Negotiated cash fed cattle trade was mostly inactive on very light demand in Kansas and the western Corn Belt through Monday afternoon, according to the Agricultural Marketing Service. Elsewhere, trade was at a standstill. Depending on the region last week, live prices were generally $1-$2 higher at $119-$121/cwt. on a live basis and at $188-$191 in the beef.
Feeder Cattle futures gained to start the week as Corn futures maintained their lower pace, in relative terms.
Feeder Cattle futures closed an average of $1.14 higher (37¢ to $1.60 higher).
Live Cattle futures were mixed on Monday, though as the slower pace of slaughter cork potential.
Live Cattle futures closed mixed, from an average of 29¢ lower to an average of 20¢ higher.

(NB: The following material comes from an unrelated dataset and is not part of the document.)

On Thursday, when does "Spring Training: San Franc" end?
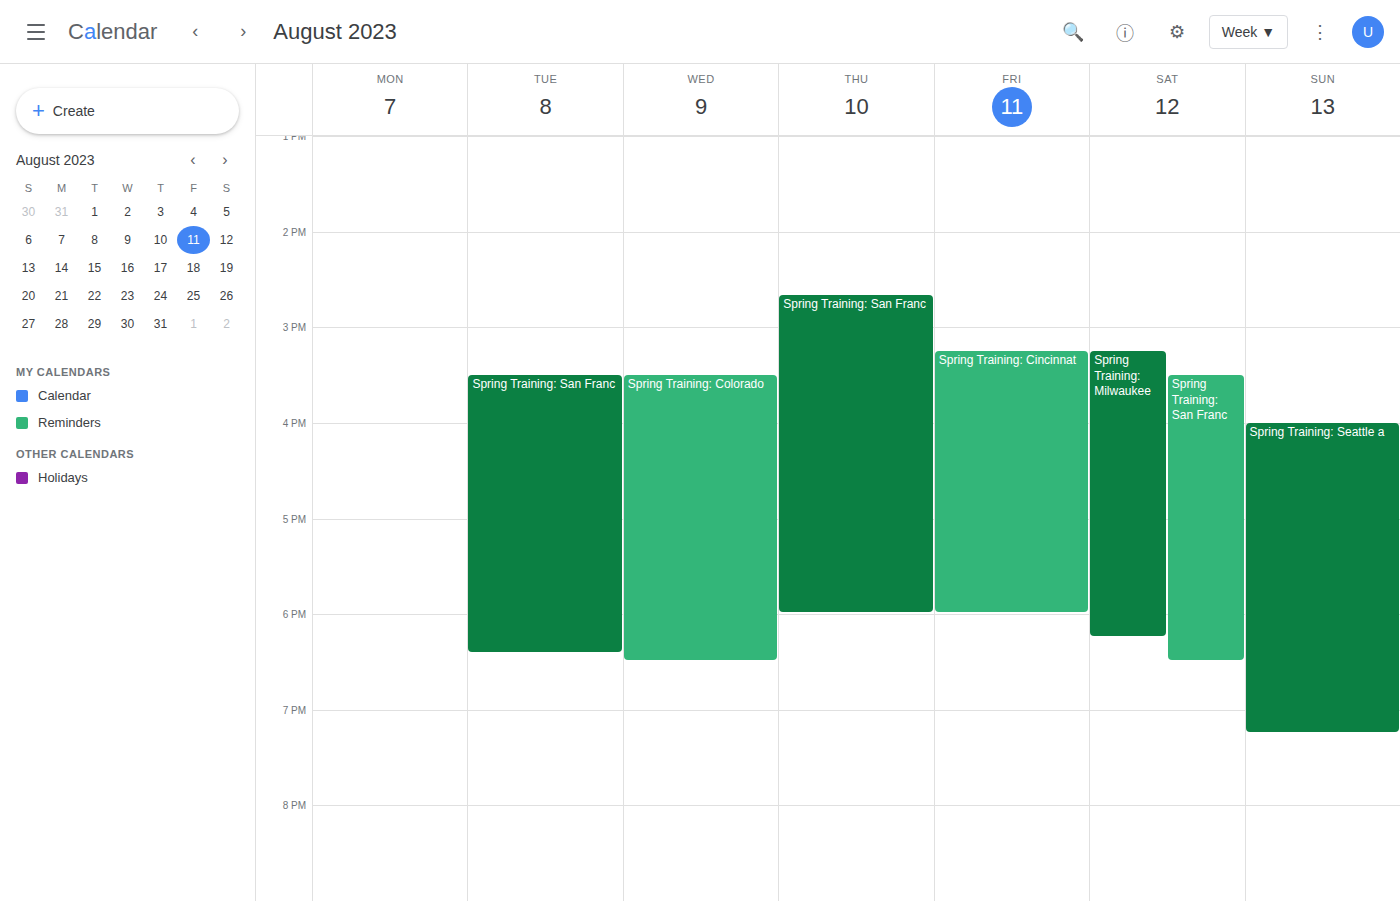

Choice boxed beef cutout value was $2.68 higher Monday afternoon at $319.62/cwt. Select was $3.70 higher at $296.89.
Corn futures closed mostly 1¢ to 3¢ higher, except for 8.6¢ higher in new spot Jly and 3¢ to 5¢ lower in most new crop contracts.
Soybean futures closed mostly 1¢ to 4¢ lower.
Major U.S. financial indices softened Monday, with most of the pressure presumably coming from inflation worries.
The Dow Jones Industrial Average closed 54 points lower. The S&P 500 closed 10 points lower. The NASDAQ was 50 points.
“Beef cow slaughter increased sharply in the latest data to levels not seen since fall cow culling last November and December,” says Derrell Peel, Extension livestock marketing specialist at Oklahoma State University, in his weekly market comments. “Weekly beef cow slaughter increased 13-14% in the latest two weeks of data over the previous six-week average. It appears herd liquidation is already happening and more can be expected. Poor pasture conditions now, reduced hay stocks and limited potential for pasture and hay production all suggest that additional beef cow herd liquidation is imminent.”
Although marginally more positive week to week, 25% of the nation’s pasture and range was rated as Good or Excellent for the week ending May 16, compared to 47% a year earlier, according to the latest USDA Crop Progress report. Conversely, 43% was rated as Poor or Very Poor, compared to 16% a year earlier.
The previous week, based on regional aggregation compiled by the Livestock Marketing Information Center, Peel explains 51% of pastures were rated Poor or Very Poor in the eight states of the western region, 43% in the seven states of the Great Plains Region and 29% in the Southern Plains states of Oklahoma and Texas.
“These three regions account for 60.6% of the total beef cow inventory,” Peel says. “Currently 40.1% of all beef cows in the country (12.67 million head) are in states with 40% or more poor to very poor pasture and range conditions.”
At the same time, Peel says May 1 hay stocks were 24.9% less year over year in the West; 34.1% less than the five-year average. Hay stocks in the Great Plains region were down 20.1% year over year and down 6.4% from the five-year average. Southern Plains hay stocks were 28.8% less than the same time a year earlier; 29.3% less than the five-year average.